I agree, I don't know if I'd be able to come up with a good solution.

DanAlbert commented 1 year ago

tbh, I think this FR is best left ignored until intercept missions are in place. BARCAP is going to be a lot less relevant once the turnless stuff makes intercept viable.

I'm curious why you think this? As I understand it, intercepts can only be planned against enemy flights you know about, and BARCAPs are for the flights that you don't know about. Or is there more to it that I don't see/understand?

Maybe I've misunderstood the motivation here. Usually folks seem to want BARCAPs to work differently because of the quantity of planes it uses. Once intercept works we can probably stop planning all but a few BARCAP targets. Maybe that assumption is wrong though.

Do you feel like the border for BARCAP is not where the friendly navmesh transitions from green to red?

That's based on the threat zone, which is based on where BARCAPs are planned. That's a circular dependency.

I agree with the general principle of the image you have, FWIW. There just isn't any way to make DCS AI defend against enemies that cross a line, afaik. The only limit we can given them is to engage stuff within a circle.
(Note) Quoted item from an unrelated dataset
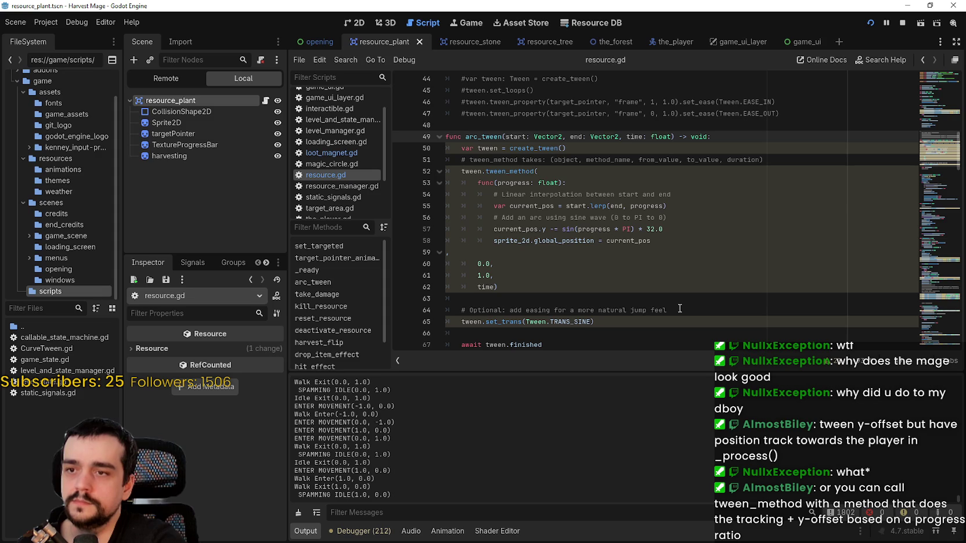
# - Replace global_position on line 58 with position, then switch to the YouTube video
pyautogui.doubleClick(550, 241)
If you define a circle where it's circumference roughly guards that line, you end up with a BARCAP that's flying over the carrier, which is basically what we have today :(

(This is one of few places where MOOSE might offer functionality we can't provide simply, but idr if that's in MOOSE, and idk the performance cost of doing so.)

Starfire13 commented 1 year ago

Right now, the BARCAP behaviour is like there's a forest on fire and the fire department sends two firefighters to each house in the area, instead of to some spot between the houses and the forest. Trouble is getting the autoplanner to determine where that barrier ought to be. I'm concerned that even though the current implementation is hardly realistic and resource-heavy (in terms of aircraft needed), the alternative may end up being less effective. This also highlights the issue with frontline TARCAP oftentimes doubling as both anti-CAS as well as BARCAP (and ending up inadequate for the task) because it is quite common for a significant portion of ingressing enemy flights to fly over or near the frontline, entering the frontline TARCAP's engagement zone.

DanAlbert commented 1 year ago

I don't really have any good ideas for how to reduce the BARCAP spam in the short term that won't result in opfor putting up less of a fight (the game's already too damn easy, we don't need to make it easier). The plan in the OP might be a step in the right direction, but like @Starfire13 says, them being closer together means there will probably also be more missions in the area that need to be countered.

Campaign designers have a lot of tools to avoid this though. Use fewer airfields and more FOBs. The game is balanced around that anyway.